Personally, I like beetroot because it is a "multi-tasker". I love eating beetroot cooked and raw and  I have often used "beetroot' as a  source of inspiration for art work. 
This week, after cooking some beetroot , I saved the water and did a little experiment with it as a dye. I thought as the colour of the water was such a rich red, the resulting colour on fabric would be great?  I added various mordants into separate jars - vinegar, alum, copper sulphate and iron sulphate. I mixed the mordants in with the beetroot water and put some small pieces of cotton and silk fabric into the dye mixture in glass bottles and put them outside for a few days. 

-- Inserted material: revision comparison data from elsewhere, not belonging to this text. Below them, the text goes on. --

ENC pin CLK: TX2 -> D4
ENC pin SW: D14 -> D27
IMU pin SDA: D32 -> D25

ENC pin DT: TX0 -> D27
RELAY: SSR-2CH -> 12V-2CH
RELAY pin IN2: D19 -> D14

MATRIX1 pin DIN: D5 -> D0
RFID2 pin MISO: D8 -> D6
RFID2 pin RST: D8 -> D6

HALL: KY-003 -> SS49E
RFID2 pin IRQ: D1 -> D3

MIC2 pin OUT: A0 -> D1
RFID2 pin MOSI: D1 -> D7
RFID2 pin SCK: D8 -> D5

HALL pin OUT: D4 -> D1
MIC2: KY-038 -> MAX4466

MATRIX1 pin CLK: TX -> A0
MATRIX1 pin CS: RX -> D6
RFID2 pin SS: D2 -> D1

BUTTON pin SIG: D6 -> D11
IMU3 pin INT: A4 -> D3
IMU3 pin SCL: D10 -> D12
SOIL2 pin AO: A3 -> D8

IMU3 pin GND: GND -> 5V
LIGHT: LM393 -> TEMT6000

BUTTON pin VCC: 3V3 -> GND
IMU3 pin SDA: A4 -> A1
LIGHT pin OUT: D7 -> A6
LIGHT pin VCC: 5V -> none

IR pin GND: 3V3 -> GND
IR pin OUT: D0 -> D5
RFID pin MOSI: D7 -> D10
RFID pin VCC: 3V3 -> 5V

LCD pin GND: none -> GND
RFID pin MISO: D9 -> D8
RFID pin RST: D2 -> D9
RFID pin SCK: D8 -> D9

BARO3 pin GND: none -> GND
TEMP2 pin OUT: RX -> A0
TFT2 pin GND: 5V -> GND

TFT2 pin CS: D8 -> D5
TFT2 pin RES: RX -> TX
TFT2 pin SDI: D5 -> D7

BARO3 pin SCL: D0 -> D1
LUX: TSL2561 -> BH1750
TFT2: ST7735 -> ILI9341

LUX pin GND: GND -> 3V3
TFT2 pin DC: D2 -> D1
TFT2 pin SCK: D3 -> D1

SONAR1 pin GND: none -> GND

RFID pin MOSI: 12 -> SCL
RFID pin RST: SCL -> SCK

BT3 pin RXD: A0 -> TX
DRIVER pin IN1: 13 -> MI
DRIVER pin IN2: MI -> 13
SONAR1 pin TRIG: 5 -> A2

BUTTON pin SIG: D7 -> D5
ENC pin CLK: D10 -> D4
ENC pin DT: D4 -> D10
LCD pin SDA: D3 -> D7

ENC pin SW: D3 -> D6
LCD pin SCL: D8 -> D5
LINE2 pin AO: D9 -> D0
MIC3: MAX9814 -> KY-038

I then read one of my eco dye books which explained that beetroot is not a dye source, but more of a stain. Nevertheless, I persisted and allowed the fabric in the dye mixture to "stew" in the sun. The results were less than brilliant.  I think  they are pleasingly rustic and "natural" even if somewhat underwhelming. 
While the photo does not show the colours well, it is obvious that the silk took the colour better and consider that all this happened without boiling or steaming. The copper sulphate mordant did give a slight greenish tinge and the iron resulted in a greyish-black undertone to the basic "antique" hue. The samples with alum were the darkest and brightest and some pink remained in the lot to which vinegar was added later. I still like these  rather muted colours and will even use the samples in other art work. And I still have a full pot of beetroot water - which mordant will I use? I might think about it while I eat a cheese and beetroot sandwich!